O Ministério Público do Estado (MPPA), por meio da Promotoria de Justiça de Marabá, ajuizou ação civil pública, com pedido liminar, contra a mineradora Vale S/A para garantir que a empresa cumpra o acordo de adequação da estação ferroviária instalada no município. Apesar de ter passado por obras, a estação ainda apresenta irregularidades no quesito acessibilidade. A promotora de justiça Lilian Freire, titular do 13º cargo, ingressou com a ação no dia 7 de novembro.

Liminarmente, a promotora requer que a empresa Vale S/A conclua com urgência as obras de acessibilidade na estação ferroviária de Marabá, visto que a demora na solução do problema afeta diretamente o direito de pessoas com deficiências e idosos com dificuldade de locomoção.

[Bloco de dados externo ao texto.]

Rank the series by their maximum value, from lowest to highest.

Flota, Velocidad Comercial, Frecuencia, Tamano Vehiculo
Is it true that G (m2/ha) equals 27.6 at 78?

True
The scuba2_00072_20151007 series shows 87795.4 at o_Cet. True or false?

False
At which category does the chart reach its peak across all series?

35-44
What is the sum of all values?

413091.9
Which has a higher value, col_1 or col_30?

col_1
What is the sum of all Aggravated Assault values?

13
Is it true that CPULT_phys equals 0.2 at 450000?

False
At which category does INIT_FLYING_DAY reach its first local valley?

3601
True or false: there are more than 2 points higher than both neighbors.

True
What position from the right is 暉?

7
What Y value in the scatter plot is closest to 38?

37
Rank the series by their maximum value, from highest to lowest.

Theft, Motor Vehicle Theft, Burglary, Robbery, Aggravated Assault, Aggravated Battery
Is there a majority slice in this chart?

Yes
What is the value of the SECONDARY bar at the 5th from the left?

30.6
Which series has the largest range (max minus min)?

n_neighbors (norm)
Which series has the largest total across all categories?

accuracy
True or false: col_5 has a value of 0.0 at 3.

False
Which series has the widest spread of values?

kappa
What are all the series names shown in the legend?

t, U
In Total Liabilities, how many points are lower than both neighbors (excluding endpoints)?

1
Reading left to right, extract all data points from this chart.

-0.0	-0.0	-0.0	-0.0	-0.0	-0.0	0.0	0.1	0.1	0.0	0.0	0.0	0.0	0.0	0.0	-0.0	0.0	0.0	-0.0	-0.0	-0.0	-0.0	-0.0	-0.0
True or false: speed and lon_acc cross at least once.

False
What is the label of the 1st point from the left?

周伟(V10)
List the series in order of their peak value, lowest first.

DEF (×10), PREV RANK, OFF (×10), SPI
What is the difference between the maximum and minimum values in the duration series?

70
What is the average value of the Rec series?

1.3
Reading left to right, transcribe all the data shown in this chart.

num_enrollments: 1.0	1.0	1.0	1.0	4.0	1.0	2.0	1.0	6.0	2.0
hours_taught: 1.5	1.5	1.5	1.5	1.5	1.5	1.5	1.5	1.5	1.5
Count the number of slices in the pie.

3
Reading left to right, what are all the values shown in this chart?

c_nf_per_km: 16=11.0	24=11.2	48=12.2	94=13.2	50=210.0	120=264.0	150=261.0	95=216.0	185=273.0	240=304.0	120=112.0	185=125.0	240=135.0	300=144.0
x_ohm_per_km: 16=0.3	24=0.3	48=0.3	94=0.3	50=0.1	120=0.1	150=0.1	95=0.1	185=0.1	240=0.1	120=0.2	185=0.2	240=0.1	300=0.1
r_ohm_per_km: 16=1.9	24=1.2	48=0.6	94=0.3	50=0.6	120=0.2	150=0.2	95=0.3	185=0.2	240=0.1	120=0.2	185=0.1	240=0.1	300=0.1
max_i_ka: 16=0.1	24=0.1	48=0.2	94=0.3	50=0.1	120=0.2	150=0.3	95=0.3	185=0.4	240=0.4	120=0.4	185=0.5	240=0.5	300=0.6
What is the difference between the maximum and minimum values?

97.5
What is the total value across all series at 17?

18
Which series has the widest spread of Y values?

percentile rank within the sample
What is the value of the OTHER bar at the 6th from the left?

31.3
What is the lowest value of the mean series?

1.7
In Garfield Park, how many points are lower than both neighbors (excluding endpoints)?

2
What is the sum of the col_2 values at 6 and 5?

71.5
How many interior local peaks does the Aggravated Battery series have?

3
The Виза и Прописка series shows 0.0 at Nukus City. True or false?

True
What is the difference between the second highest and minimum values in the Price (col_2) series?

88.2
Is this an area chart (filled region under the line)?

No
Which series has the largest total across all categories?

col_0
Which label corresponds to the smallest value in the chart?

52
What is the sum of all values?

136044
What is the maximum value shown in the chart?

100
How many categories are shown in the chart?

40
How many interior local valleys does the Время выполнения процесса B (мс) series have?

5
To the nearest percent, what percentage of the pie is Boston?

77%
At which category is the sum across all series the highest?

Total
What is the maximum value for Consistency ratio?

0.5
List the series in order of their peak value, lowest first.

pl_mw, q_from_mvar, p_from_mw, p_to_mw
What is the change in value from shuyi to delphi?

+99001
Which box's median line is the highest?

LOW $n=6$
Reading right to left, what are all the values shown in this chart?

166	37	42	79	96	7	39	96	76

Na ação, o Ministério Público pede à Justiça que determine o prazo de 90 dias para a empresa Vale S/A  sanar as irregularidades apontadas no relatório de vistoria técnica. Dentre as recomendações, estão a instalação de pisos táteis do patamar da rampa de acesso ao estacionamento, adequação da rampa de acesso à estação, aumento do número de cadeiras destinadas a idosos e pessoas obesas e, por fim, a instalação de postes de iluminação, sobretudo na área de estacionamento reservada para idosos e pessoas com deficiência, entre outras providências.

Caso não cumpra com as medidas previstas, a empresa Vale S/A deverá pagar multa no valor de R$10 mil por dia.

“Em que pese a atuação desta Promotoria de Justiça e as adequações realizadas pela empresa, a Estação Ferroviária de Marabá permanece sem garantir acessibilidade às pessoas com deficiência e idosos que apresentam dificuldade de locomoção”, enfatizou Lílian Freire.

Inquérito civil

Inicialmente foi instaurado um inquérito para apurar as condições de funcionamento da estação ferroviária do município, que é mantida pela empresa Vale S/A. Em resposta, a empresa garantiu que todas as estações possuíam acessibilidade. Porém, um laudo emitido pelo Centro de Perícias Renato Chaves apontou que a estação não garantia acessibilidade para pessoas com deficiência e oferecia riscos aos usuários em geral.

Sendo assim, o MPPA emitiu uma recomendação à Vale S/A com prazos para realização das obras de acessibilidade na estação. A empresa, por sua vez, realizou os serviços de adequação que após passarem por uma nova análise, apresentaram desconformidades com o padrão estabelecido. A Promotoria de Justiça de Marabá notificou novamente a empresa para concluir os devidos reparos.

Um relatório de vistoria emitido por engenheiro civil do MPPA apontou que apesar de algumas falhas já terem sido ajustadas, as obras de acessibilidade na estação ferroviária de Marabá ainda apresentam erros, o que motivou a ação civil.